In Uganda, youth protesters recently staged rallies outside parliament against alleged corruption and human rights abuses by leaders.

Police and UPDF soldiers arrest more protestors in Kampala as Ugandans began a March to Parliament youth led anti-graft protest on July 23, 2024. PHOTO/ABUBAKER LUBOWA

Uganda's public debt has risen to unprecedented levels, reaching Ush96.1 trillion ($25.3 billion or 52 percent of GDP) as of June 2023, according to an Auditor-General's report released recently.

In Nigeria, protests kicked off on August 1, promoted online with hashtags such as #EndBadGovernanceinNigeria and #EndBadGovernance2024. The protests are aimed at holding President Bola Tinubu’s government accountable for economic mismanagement, corruption and other governance issues.

Apart from debt, the majority of African countries are facing governance, corruption and leadership issues. 

At both the national and county levels, public officials allocate themselves funding for luxury vehicles, jet-setting lifestyles, new high-end housing and furniture or major facelifts for existing housing facilities including eight official residences for the President. 

Prof James Gathii, Wing-Tat Lee Chair in International Law and professor of Law at Loyola University Chicago School of Law, observes that lack of transparency when borrowing is partly to blame for the current protests in Africa.

“The reason we are likely to see this in other places is precisely the same: Huge debt burdens, which are unaccounted for in terms of real achievements on the ground,” Prof Gathii said.

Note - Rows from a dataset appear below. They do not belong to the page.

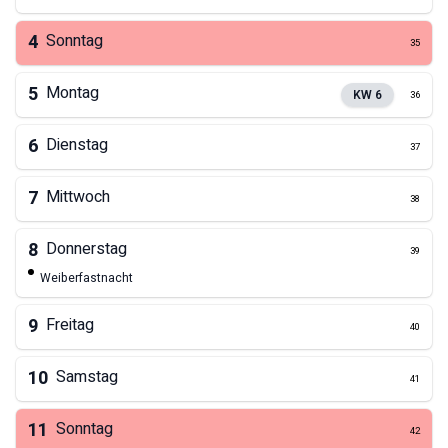
4
Sonntag
35
5
Montag
KW
6
36
6
Dienstag
37
7
Mittwoch
38
8
Donnerstag
39
Weiberfastnacht
9
Freitag
40
10
Samstag
41
11
Sonntag
42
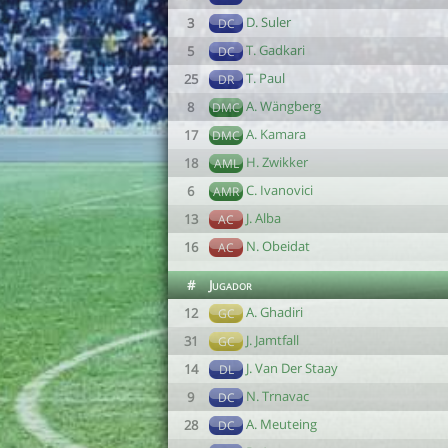
D. Suler
3
DC
T. Gadkari
5
DC
T. Paul
25
DR
A. Wängberg
8
DMC
A. Kamara
17
DMC
H. Zwikker
18
AML
C. Ivanovici
6
AMR
J. Alba
13
AC
N. Obeidat
16
AC
#
Jugador
A. Ghadiri
12
GC
J. Jamtfall
31
GC
J. Van Der Staay
14
DL
N. Trnavac
9
DC
A. Meuteing
28
DC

“For instance, one of the Eurobonds (in Kenya) was never accounted for. There is a lack of transparency in how the debt was procured; it did not involve the citizens. This is also happening in other African countries where lack of transparency, poor governance, and corruption is the order of the day.” 

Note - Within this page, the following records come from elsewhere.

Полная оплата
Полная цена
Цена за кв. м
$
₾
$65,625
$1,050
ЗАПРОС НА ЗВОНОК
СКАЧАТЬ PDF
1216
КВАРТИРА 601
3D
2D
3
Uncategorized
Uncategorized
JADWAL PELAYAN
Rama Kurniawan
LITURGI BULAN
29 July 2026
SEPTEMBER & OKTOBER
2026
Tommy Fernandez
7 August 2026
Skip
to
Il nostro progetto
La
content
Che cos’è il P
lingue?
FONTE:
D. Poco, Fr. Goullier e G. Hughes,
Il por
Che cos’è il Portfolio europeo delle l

In April, UN Secretary-General Antonio Guterres said around 40 percent of the world’s population lives in countries that spend more on interest payments than health or education caused by a “raging bonfire of debt.”

“Look at the global financial system’s handling of debt.  Many developing countries are being crushed under a steamroller of debt.  Four out of every 10 people worldwide live in countries where governments spend more on interest payments than on education or health,” Mr Guterres said.

Annual debt service payments in the world’s poorest countries are 50 percent higher than they were just three years ago.

 In sub-Saharan Africa, debt servicing consumed nearly half of all government revenue in 2023.

“Unless we take decisive action on debt and liquidity challenges, we risk another ‘lost decade' for many developing countries, putting the achievement of the SDGs by the 2030 deadline definitively out of reach,” Mr Guterres said.